Oh well! he couldn’t care very much about her if he could stay away during the whole of their last day together! She was well out of it all. She read Fred’s letter a great many times and kissed it. Then directly after dinner—they were so dull downstairs, everyone seemed to have the acutest depression and kept on wondering where Tony was—she went to her room and started writing a long, long letter to her “little pet of a Fredikins”; at least it was going to be a long, long letter, and then somehow it would not go on.

Mr. Maradick was a beast. If he thought that he could just play fast and loose with women like that, do just what he liked with them, he was mightily mistaken.

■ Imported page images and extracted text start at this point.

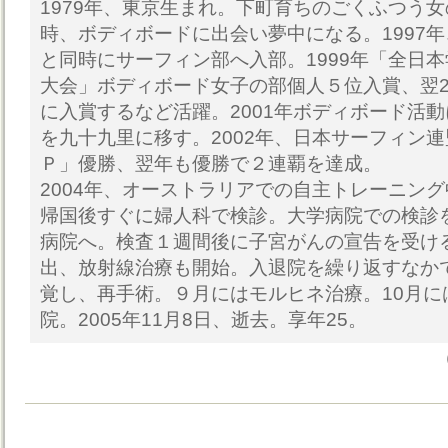
1979年、東京生まれ。下町育ちのごくふつう
時、ボディボードに出会い夢中になる。1997
と同時にサーフィン部へ入部。1999年「全日
大会」ボディボード女子の部個人５位入賞、翌2
に入賞するなど活躍。2001年ボディボード活
を九十九里に移す。2002年、日本サーフィン
Ｐ」優勝、翌年も優勝で２連覇を達成。
2004年、オーストラリアでの自主トレーニン
帰国後すぐに婦人科で検診。大学病院での検診
病院へ。検査１週間後に子宮がんの宣告を受け
出、放射線治療も開始。入退院を繰り返すなかで
覚し、再手術。９月にはモルヒネ治療。10月に
院。2005年11月8日、逝去。享年25。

She flung down her pen. The room was stifling! She went to her window and opened it; she leaned out. Ah! how cool and refreshing the night air was. There was somebody in the distance playing something. It sounded like a flute or a pipe. How nice and romantic! She closed the window. After all, where was he? He must be somewhere all this time. She must speak to him just once before she went away. She must, even though it were only to tell him . . . Then she remembered that dusty, empty room upstairs. He had told her that he often went up there.

And so she came. That was the whole history of it. She hadn’t, when she came into the room, the very least idea of anything that she was going to do or say. Only that it was romantic, and that she had an extraordinarily urgent desire to be crushed once more in those very strong arms.

“I have taken it very seriously indeed.” He wondered, as he said it to her, what it was, exactly, that he had taken seriously. The “it” was very much more than simply Mrs. Lester; he saw that very clearly. She was only the expression of a kind of mood that he had been in during these last weeks, a kind of genuine atmosphere that she stood for, just as some quite simple and commonplace thing—a chair, a picture, a vase of flowers—sometimes stands for a great experience or emotion. And then—his head was clearer now; that led him to see further still.

He suddenly grasped that she wasn’t really for him a woman at all, that, indeed, she never had been. He hadn’t thought of her as the woman, the personal character and identity that he wanted, but simply as a sort of emotional climax to the experiences that he had been having; any other woman, he now suddenly saw, would have done just as well. And then, the crisis being over, the emotional situation being changed, the woman would remain; that would be the hell of it!

And that led him—all this in the swift interval before she answered him—to wonder whether she, too, had been wanting him also, not as a man, not as James Maradick, but simply as a cap to fit the mood that she was in: any man would fit as well. If that were the case with her as well as with him what a future they were spared by his suddenly seeing as clearly as he did. If that were not so, then the whole thing bristled with difficulties; but that was what he must set himself to find out, now, at once.